__ЗАДАНИЯ__
a: Дословно перепишите фрагмент из текста, начиная со слов «Павел Зайцев –» и продолжая до слов «их, выделывая крупу.».
b: Для чего, согласно тексту, овсяное и ячменное зерно толкли в ступах? Ответьте одним-тремя предложениями.

__ТЕКСТ__

Павел Зайцев – История моей жизни. Записки пойменного жителя (страница 126)
Овсяную либо ячменную крупу для каши мололи в жерновах, которые были почти в каждой семье. В самодельных осиновых жерновах с одной стороны среза деревянных колёс вколачивались чугунные обломки, похожие на мелкие черепки от глиняного горшка. При размоле, когда жернова вертели руками, стоял невообразимый шум — он глушил людские уши чуть потише, чем звук современного реактивного двигателя. Все деревенские жители не любили звук крупяных жерновов, был он назойливым и противным. Заткнув уши льняной куделей, мужик с бабой выходили с жерновами на мосток перед избой и попеременно начинали крутить их, выделывая крупу.
Чтобы отделить шелуху от овсяного и ячменного зерна, его толкли в деревянных, по форме напоминающих ресторанный фужер, ступах деревянным пестом с металлическим наконечником. В старину всё делалось крестьянами просто, без затей и хитростей, правда, трудоёмко. Зато продукт получался натуральным, без каких-либо примесей и добавок.

__ИСХОДНЫЕ МАТЕРИАЛЫ__
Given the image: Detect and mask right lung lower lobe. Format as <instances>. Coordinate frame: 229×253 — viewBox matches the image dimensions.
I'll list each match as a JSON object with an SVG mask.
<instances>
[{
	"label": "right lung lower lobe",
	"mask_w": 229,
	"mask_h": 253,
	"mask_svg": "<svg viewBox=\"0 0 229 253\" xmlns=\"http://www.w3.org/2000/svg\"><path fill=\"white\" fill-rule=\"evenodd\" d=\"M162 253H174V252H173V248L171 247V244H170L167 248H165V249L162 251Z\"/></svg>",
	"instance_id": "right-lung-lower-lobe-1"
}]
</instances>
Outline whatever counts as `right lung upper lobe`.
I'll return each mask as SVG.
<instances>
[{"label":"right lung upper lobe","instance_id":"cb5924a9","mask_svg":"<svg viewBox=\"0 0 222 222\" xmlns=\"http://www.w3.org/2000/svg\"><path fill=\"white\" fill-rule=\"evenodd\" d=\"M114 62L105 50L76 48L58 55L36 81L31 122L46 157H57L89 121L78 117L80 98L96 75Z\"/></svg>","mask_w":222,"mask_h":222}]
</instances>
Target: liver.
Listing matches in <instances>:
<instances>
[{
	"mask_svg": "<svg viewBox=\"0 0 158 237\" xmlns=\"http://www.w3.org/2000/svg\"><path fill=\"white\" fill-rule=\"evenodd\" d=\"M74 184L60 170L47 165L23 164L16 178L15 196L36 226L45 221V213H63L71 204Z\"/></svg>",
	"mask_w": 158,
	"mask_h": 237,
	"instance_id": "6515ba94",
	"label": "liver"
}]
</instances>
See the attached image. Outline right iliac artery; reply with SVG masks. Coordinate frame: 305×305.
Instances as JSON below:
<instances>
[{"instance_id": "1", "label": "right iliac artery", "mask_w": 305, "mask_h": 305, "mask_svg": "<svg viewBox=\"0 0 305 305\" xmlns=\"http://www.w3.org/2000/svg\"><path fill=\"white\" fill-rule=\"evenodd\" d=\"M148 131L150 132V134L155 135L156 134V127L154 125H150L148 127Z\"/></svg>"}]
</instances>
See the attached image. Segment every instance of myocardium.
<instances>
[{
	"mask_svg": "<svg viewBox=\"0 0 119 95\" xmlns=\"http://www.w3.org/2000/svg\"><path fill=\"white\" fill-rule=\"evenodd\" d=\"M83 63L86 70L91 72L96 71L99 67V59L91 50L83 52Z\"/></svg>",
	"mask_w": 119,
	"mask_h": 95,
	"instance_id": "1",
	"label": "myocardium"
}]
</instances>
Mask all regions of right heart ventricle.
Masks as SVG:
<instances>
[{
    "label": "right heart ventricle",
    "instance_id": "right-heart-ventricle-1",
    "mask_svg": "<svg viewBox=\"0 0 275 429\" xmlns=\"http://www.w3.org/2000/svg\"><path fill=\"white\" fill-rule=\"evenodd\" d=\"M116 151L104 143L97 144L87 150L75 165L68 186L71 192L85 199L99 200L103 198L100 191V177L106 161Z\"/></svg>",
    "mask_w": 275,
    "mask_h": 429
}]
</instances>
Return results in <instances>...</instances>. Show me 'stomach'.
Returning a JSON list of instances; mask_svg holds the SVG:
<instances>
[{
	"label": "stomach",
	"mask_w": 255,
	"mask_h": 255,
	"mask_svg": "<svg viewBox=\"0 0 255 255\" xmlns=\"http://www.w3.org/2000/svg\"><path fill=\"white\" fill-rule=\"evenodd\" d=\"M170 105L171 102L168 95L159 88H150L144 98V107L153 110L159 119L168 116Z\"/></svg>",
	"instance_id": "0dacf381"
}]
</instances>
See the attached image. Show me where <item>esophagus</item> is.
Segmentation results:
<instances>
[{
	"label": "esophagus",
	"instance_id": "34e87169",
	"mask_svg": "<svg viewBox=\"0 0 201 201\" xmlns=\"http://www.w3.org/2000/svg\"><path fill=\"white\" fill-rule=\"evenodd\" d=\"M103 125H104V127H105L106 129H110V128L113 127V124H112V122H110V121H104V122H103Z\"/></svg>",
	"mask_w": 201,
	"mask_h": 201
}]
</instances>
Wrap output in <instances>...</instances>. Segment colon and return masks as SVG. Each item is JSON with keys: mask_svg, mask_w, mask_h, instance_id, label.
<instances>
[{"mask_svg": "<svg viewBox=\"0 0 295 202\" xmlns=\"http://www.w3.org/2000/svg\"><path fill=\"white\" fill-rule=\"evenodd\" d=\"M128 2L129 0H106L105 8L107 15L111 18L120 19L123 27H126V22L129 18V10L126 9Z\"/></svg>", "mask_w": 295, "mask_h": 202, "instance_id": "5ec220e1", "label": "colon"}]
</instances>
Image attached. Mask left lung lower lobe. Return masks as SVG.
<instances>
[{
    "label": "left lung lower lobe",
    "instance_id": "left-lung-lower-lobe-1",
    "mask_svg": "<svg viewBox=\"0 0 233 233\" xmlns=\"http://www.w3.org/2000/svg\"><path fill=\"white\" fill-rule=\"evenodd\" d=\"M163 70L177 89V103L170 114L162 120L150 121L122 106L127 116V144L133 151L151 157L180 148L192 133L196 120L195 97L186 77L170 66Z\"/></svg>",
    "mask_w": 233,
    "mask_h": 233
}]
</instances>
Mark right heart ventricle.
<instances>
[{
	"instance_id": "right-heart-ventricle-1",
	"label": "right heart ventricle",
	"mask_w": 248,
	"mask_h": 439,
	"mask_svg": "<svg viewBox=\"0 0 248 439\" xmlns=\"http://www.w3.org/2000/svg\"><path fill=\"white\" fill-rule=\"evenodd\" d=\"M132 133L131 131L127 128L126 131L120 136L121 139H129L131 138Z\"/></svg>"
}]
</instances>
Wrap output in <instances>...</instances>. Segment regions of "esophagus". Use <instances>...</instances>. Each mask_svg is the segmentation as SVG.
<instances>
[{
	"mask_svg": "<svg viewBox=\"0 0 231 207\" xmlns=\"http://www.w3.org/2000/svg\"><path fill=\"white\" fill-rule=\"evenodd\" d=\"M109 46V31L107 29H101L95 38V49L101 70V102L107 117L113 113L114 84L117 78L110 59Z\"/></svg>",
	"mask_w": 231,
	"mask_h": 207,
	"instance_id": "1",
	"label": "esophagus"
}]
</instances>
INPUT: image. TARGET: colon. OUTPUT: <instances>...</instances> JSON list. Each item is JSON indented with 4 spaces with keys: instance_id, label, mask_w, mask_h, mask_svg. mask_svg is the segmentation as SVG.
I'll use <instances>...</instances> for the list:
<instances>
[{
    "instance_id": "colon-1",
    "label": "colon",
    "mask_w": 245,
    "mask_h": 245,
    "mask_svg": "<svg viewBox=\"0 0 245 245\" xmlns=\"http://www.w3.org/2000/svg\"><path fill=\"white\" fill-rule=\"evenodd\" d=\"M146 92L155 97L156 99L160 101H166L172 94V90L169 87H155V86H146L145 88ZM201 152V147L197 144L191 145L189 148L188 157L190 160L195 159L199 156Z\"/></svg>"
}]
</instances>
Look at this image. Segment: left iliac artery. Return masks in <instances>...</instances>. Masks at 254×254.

__ОТВЕТЫ__
a:
Павел Зайцев – История моей жизни. Записки пойменного жителя (страница 126)
Овсяную либо ячменную крупу для каши мололи в жерновах, которые были почти в каждой семье. В самодельных осиновых жерновах с одной стороны среза деревянных колёс вколачивались чугунные обломки, похожие на мелкие черепки от глиняного горшка. При размоле, когда жернова вертели руками, стоял невообразимый шум — он глушил людские уши чуть потише, чем звук современного реактивного двигателя. Все деревенские жители не любили звук крупяных жерновов, был он назойливым и противным. Заткнув уши льняной куделей, мужик с бабой выходили с жерновами на мосток перед избой и попеременно начинали крутить их, выделывая крупу.

b: Зерно толкли в деревянных ступах деревянным пестом с металлическим наконечником, чтобы отделить от него шелуху.